\begin{align} f(0) & = 1 \\ f(1) & = 1 \\ f(2) & = 2 \\ f(2n) & = f(n)+f(n+1), \;\;\;n\gt1 \\ f(2n+1) & = f(n-1)+f(n), \;\;\;n\ge1 \\ \end{align}
I am trying to figure out the generating function $G(x)$ for these given parameters, but am not sure how to proceed. I know for the fibonacci series, you just define a function $G(x) = f_0 + f_1x + ... $ and manipulate that so that each term has the appropriate summations, but for this, it doesnt seem so simple.

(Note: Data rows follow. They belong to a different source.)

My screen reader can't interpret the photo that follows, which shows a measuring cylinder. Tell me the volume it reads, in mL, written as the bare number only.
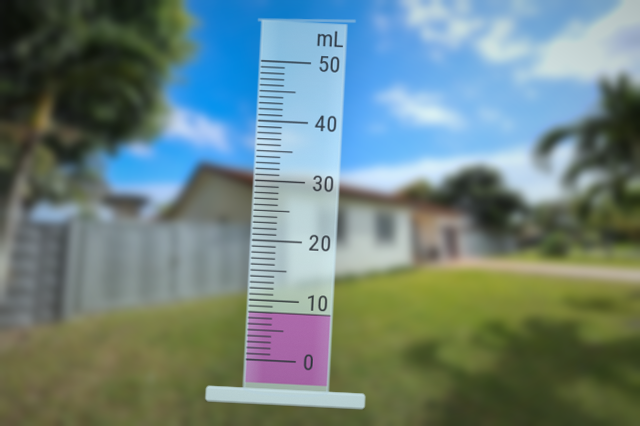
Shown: 8
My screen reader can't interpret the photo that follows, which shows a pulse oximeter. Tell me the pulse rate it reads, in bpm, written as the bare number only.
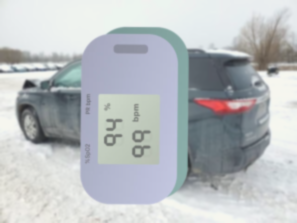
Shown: 99
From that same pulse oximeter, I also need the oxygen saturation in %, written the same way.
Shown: 94
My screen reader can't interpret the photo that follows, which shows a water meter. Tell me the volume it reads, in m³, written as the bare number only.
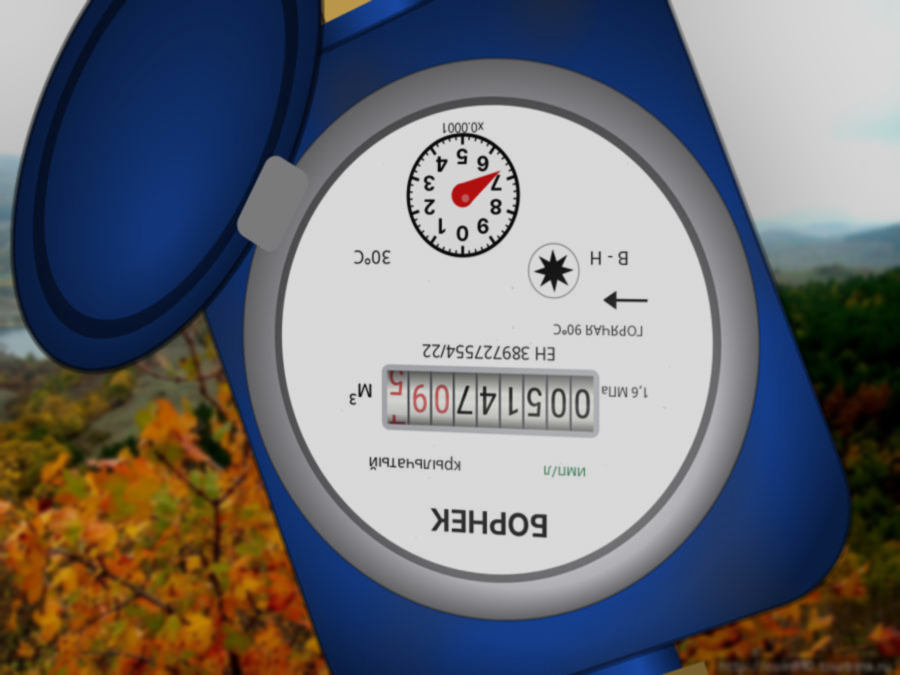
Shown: 5147.0946
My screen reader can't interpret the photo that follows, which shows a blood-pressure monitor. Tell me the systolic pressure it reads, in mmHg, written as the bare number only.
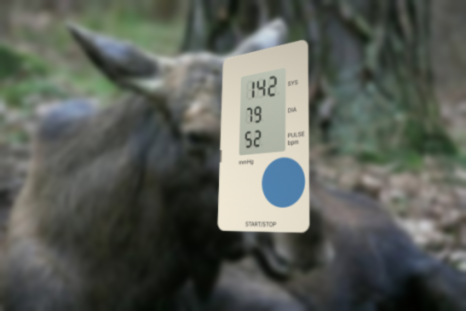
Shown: 142
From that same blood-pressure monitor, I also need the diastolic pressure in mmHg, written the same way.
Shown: 79
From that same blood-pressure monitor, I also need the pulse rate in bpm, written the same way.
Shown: 52
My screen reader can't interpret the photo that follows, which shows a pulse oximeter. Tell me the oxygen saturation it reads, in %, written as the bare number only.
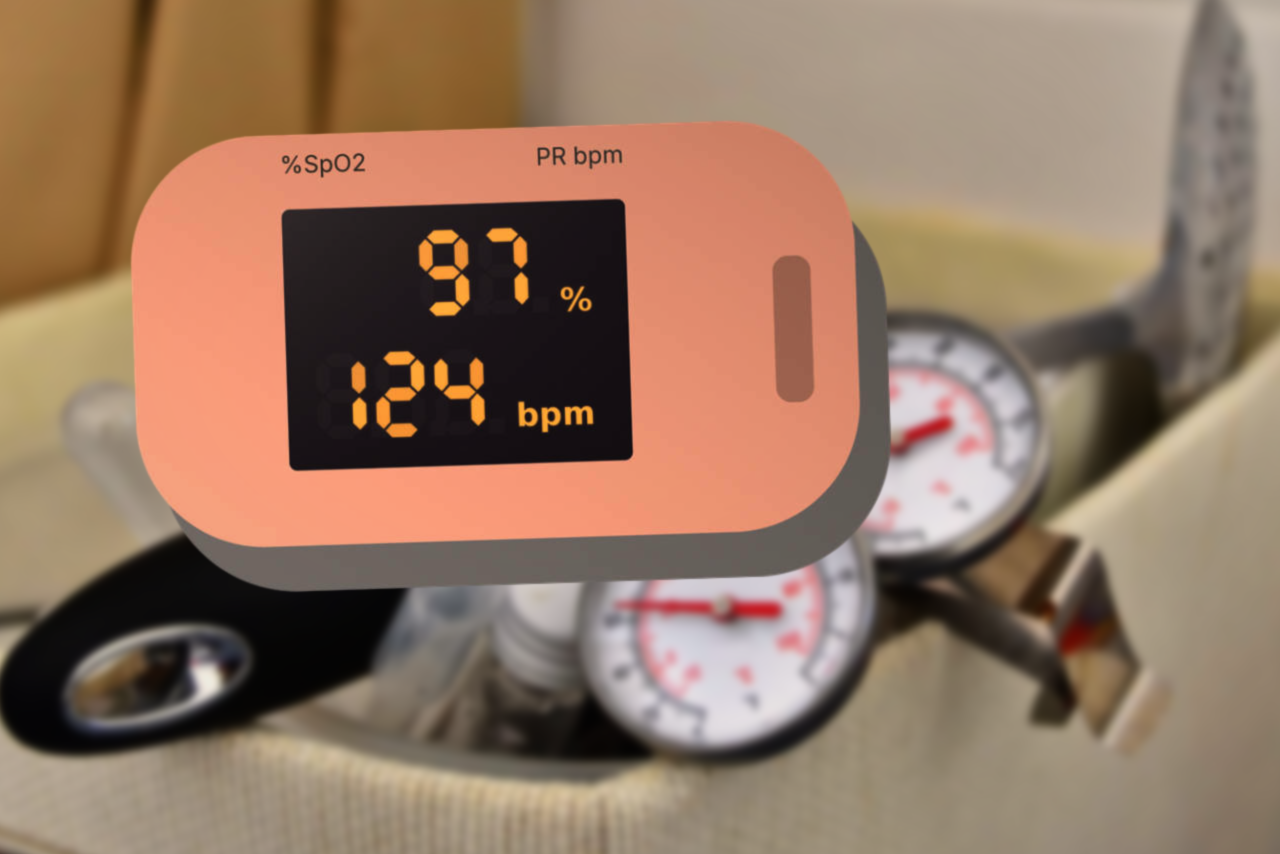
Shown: 97
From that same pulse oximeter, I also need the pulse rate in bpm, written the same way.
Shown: 124
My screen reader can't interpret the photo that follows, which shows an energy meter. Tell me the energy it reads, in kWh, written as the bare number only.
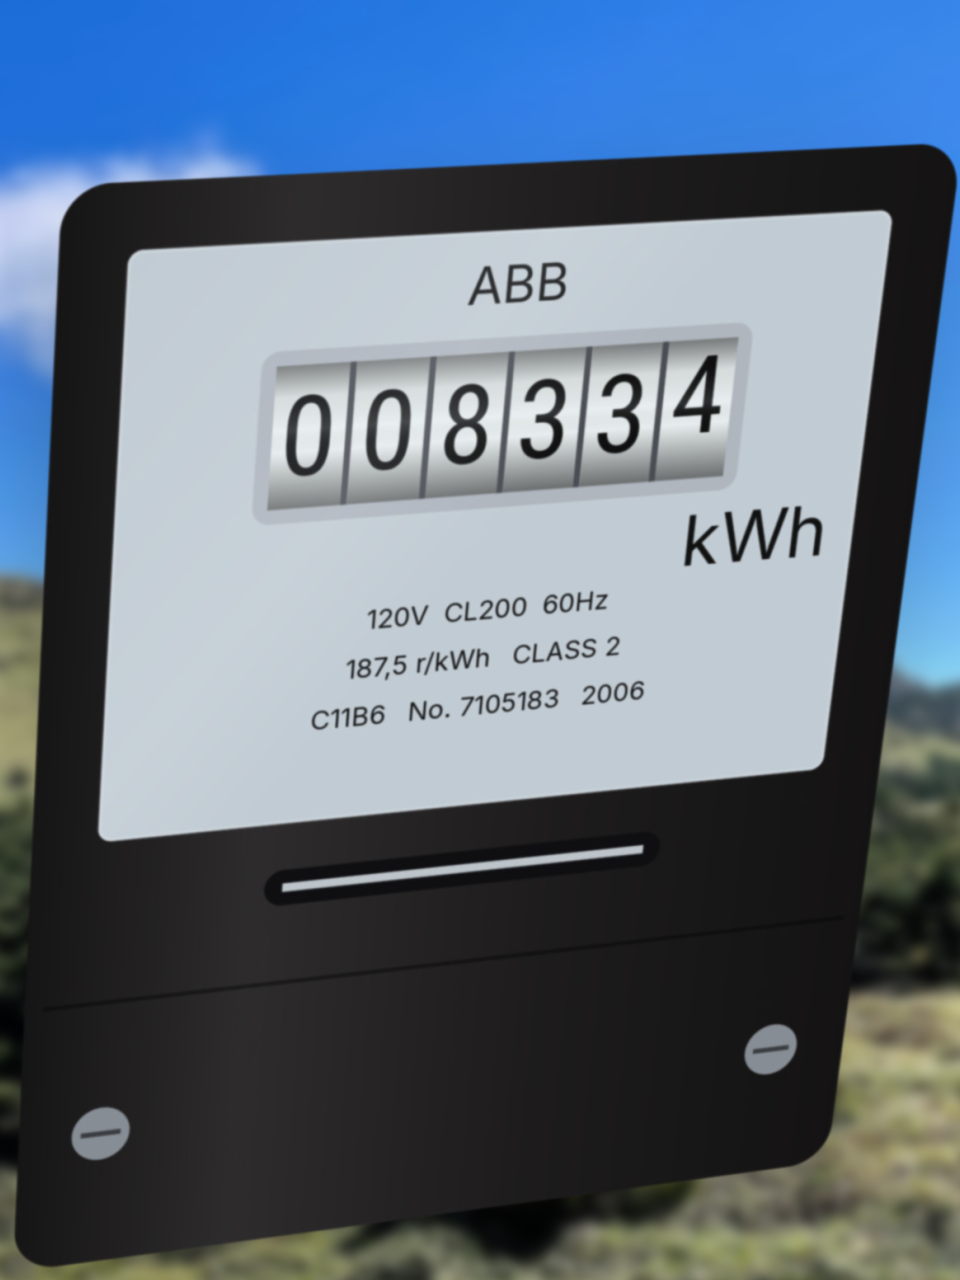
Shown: 8334
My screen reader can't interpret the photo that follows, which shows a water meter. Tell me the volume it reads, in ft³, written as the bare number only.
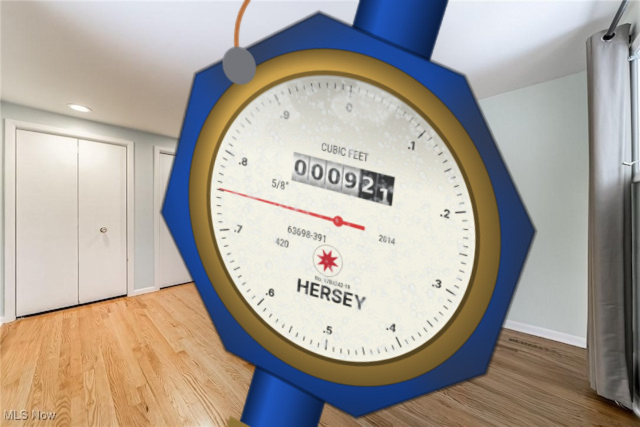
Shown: 920.75
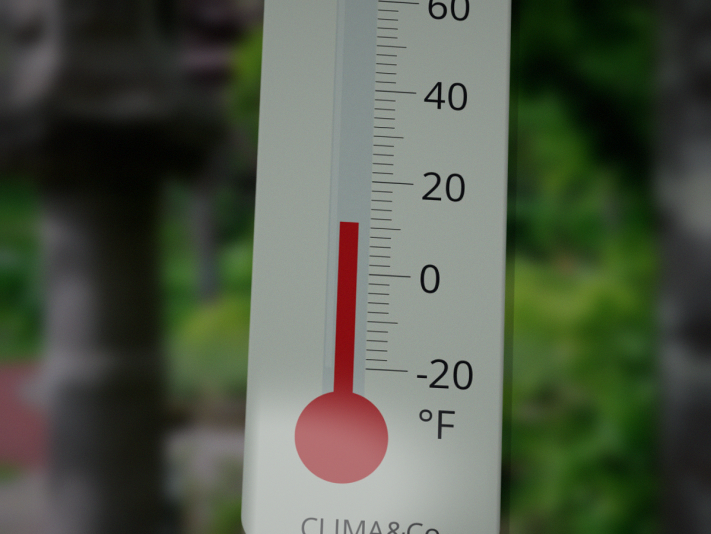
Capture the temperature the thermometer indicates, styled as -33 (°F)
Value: 11 (°F)
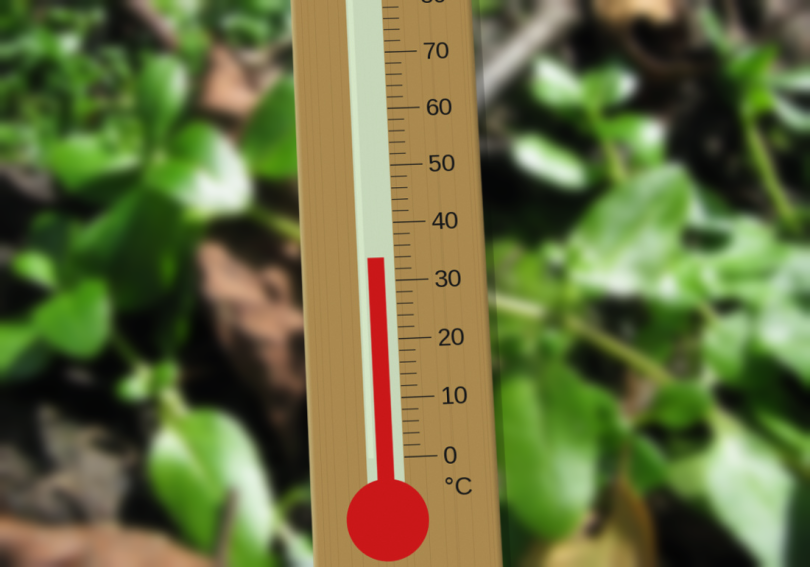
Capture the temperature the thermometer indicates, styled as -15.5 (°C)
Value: 34 (°C)
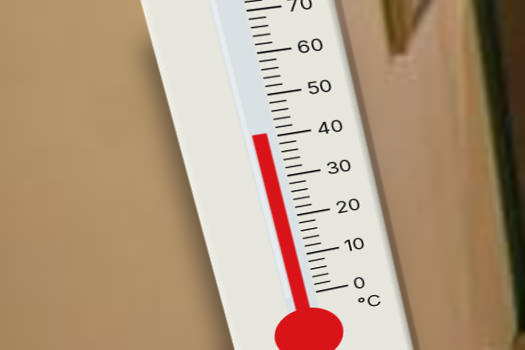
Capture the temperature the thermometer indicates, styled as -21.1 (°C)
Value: 41 (°C)
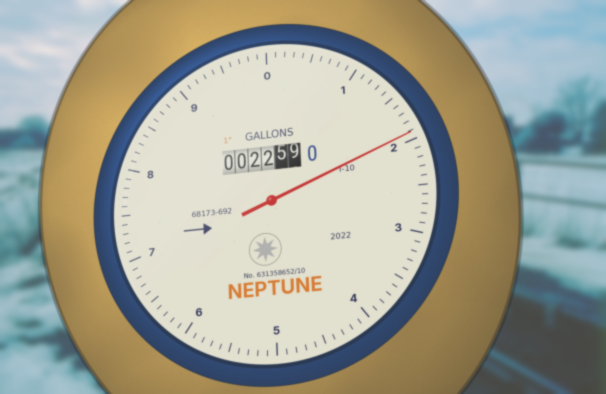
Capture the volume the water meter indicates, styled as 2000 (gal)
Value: 22591.9 (gal)
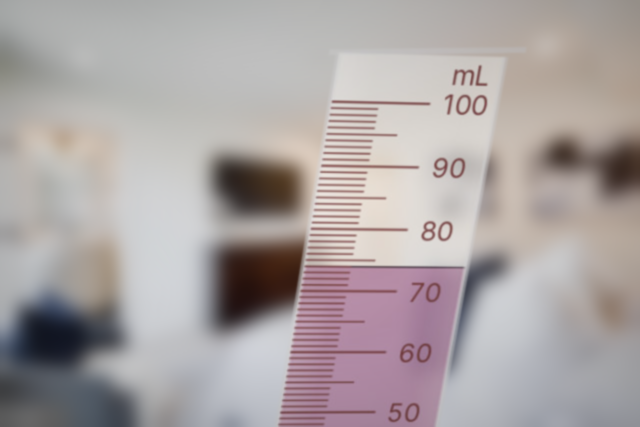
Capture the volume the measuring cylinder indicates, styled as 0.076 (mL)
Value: 74 (mL)
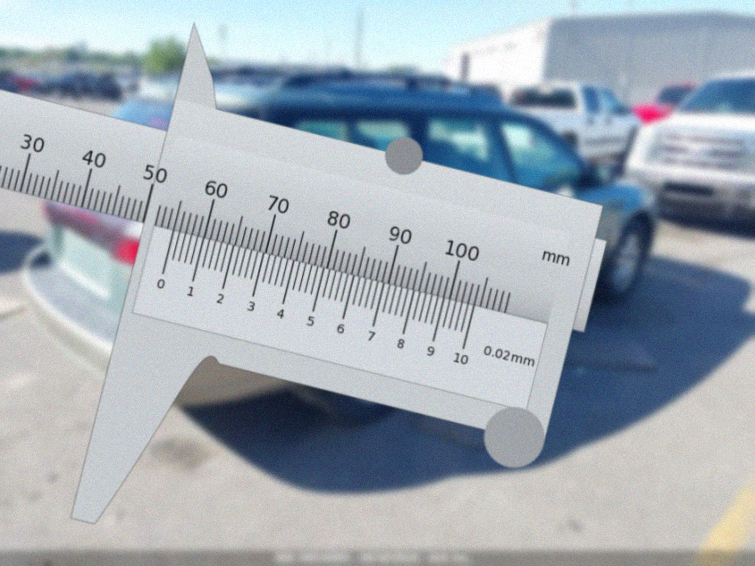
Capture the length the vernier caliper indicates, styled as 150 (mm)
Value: 55.0 (mm)
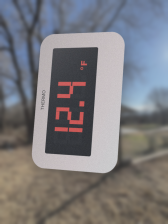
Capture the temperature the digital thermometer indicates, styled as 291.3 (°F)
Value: 12.4 (°F)
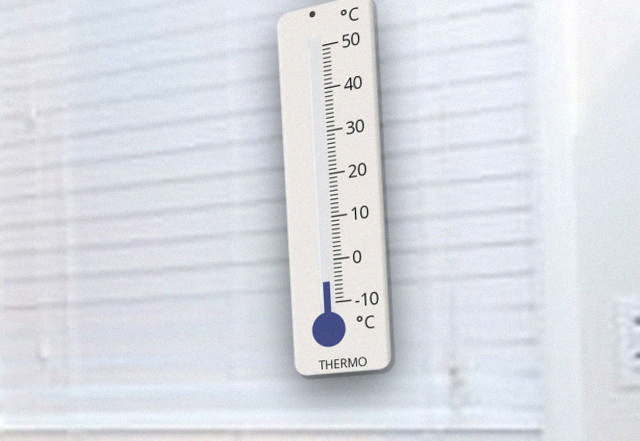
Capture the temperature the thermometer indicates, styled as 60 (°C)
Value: -5 (°C)
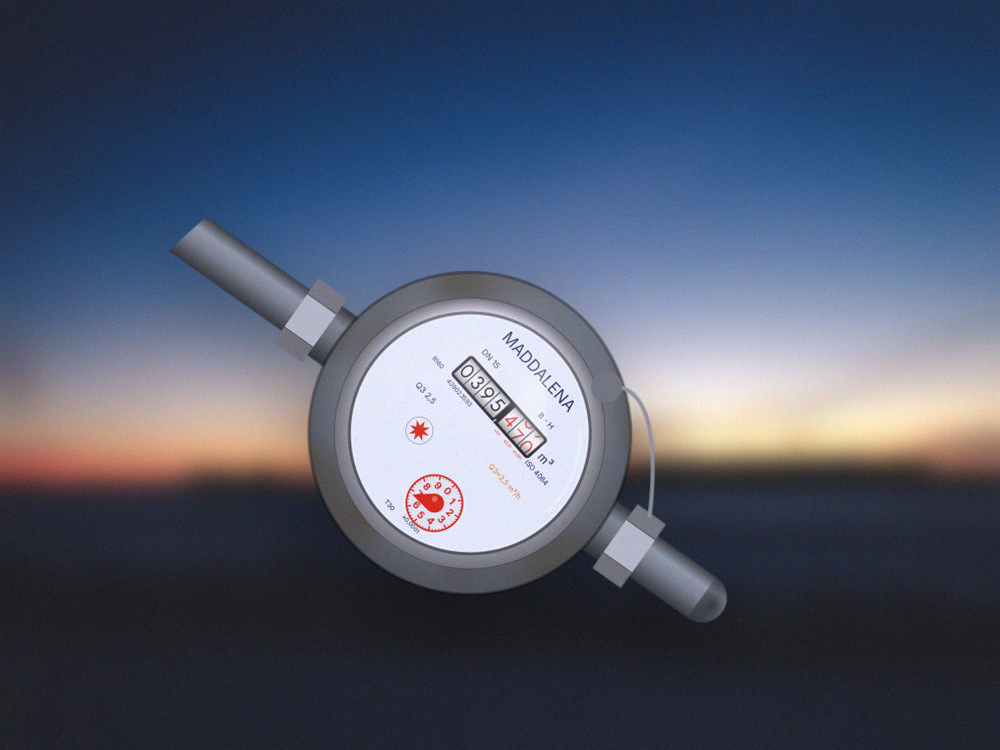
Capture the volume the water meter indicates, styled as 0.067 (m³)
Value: 395.4696 (m³)
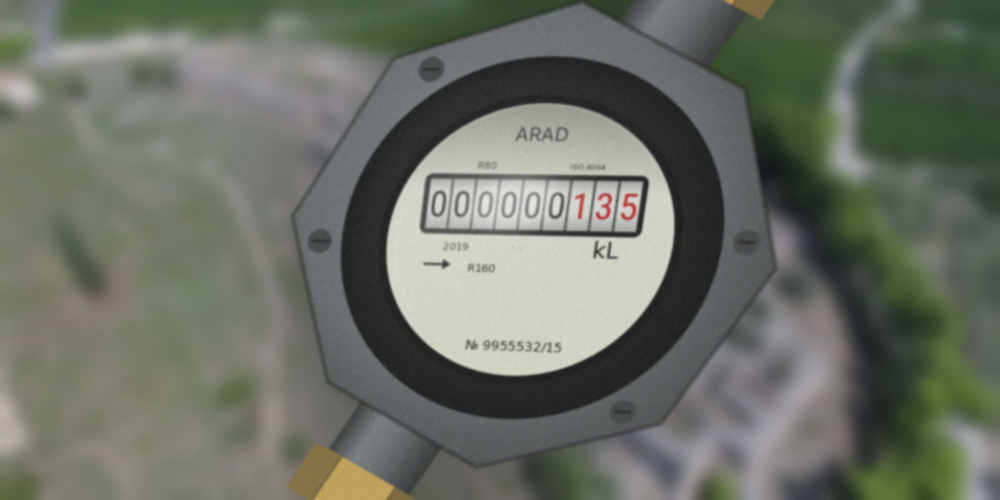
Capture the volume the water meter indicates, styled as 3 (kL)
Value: 0.135 (kL)
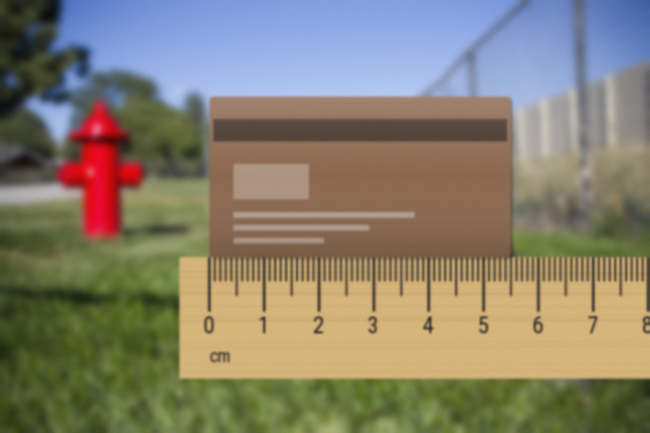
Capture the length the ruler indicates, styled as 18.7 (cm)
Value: 5.5 (cm)
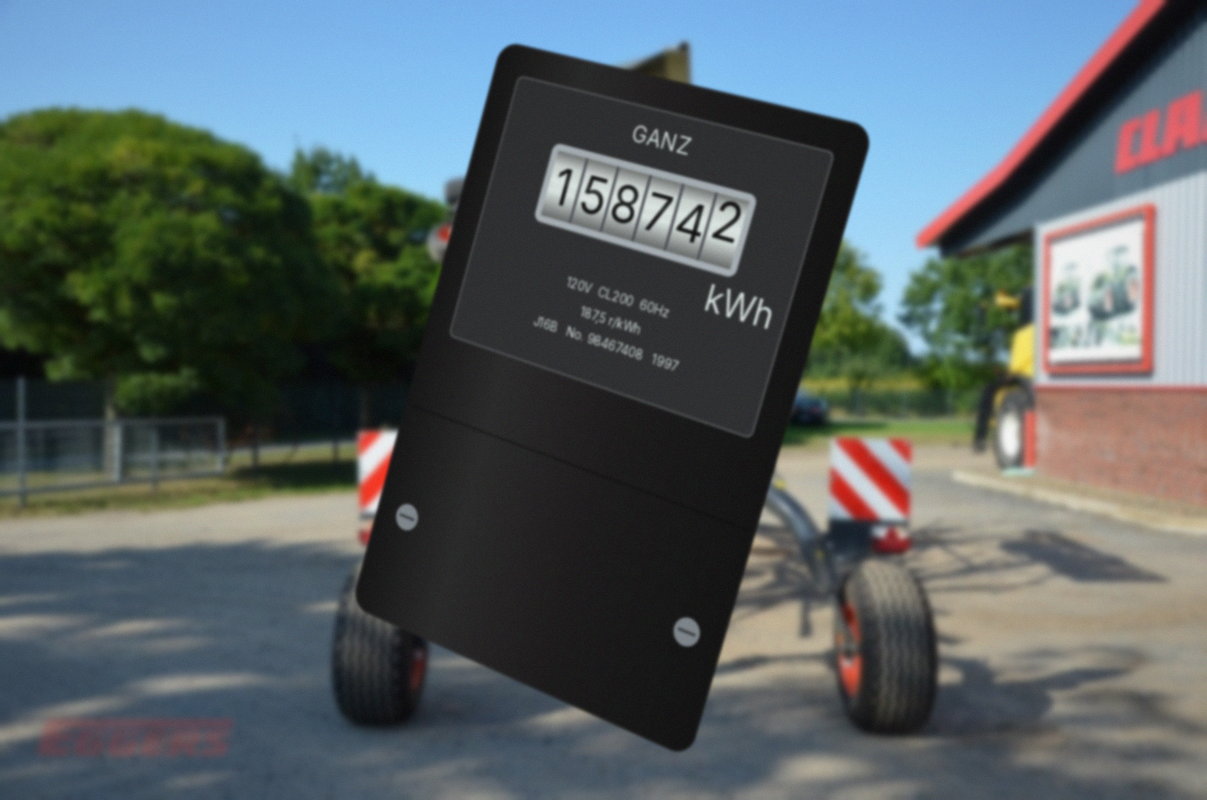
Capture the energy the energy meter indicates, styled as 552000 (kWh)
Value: 158742 (kWh)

Any help would be appreciated.
For $n\gt 1$ we have $$\begin{cases}f(2n)=f(n)+f(n+1)\\f(2(n+1)+1)=f(n)+f(n+1)\end{cases}\Rightarrow \boxed {f(2n)=f(2n+3)}$$ It follows $$G(x)=(1+x+2x^2+2x^3+3x^5)+\sum_{n\gt 1}a_{2n}(x^{2n}+x^{2n+3})$$ where I have calculated the coefficients $2,3$ of $x^3,x^5$ respectively.
We need the coefficients $a_4,a_6,a_8,...,a_{2n},…$ for which it holds the property $$a_{2n+2}-a_{2n}\in \{1,2\}$$ If someone wants to finish go ahead. I have no time now.